Lines before the one containing "410 173 12.82" are left out; return that line and every line after it exactly, through the end of the data below.

***** SUPPLIED MATERIAL

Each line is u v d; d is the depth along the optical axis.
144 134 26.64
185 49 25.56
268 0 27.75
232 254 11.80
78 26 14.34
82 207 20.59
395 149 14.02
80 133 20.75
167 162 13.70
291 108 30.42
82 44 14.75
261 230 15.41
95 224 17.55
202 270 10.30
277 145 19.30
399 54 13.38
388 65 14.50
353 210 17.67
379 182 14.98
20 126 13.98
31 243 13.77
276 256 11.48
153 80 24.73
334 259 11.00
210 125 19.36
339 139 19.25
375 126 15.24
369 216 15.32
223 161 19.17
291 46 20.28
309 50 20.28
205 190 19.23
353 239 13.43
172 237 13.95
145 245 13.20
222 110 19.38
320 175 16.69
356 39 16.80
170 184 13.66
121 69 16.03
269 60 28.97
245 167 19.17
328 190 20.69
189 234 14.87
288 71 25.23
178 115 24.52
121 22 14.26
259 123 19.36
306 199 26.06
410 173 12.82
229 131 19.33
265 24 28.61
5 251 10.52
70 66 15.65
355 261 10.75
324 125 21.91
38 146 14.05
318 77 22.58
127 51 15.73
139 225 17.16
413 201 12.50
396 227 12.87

**********

TASK RESULT:
410 173 12.82
229 131 19.33
265 24 28.61
5 251 10.52
70 66 15.65
355 261 10.75
324 125 21.91
38 146 14.05
318 77 22.58
127 51 15.73
139 225 17.16
413 201 12.50
396 227 12.87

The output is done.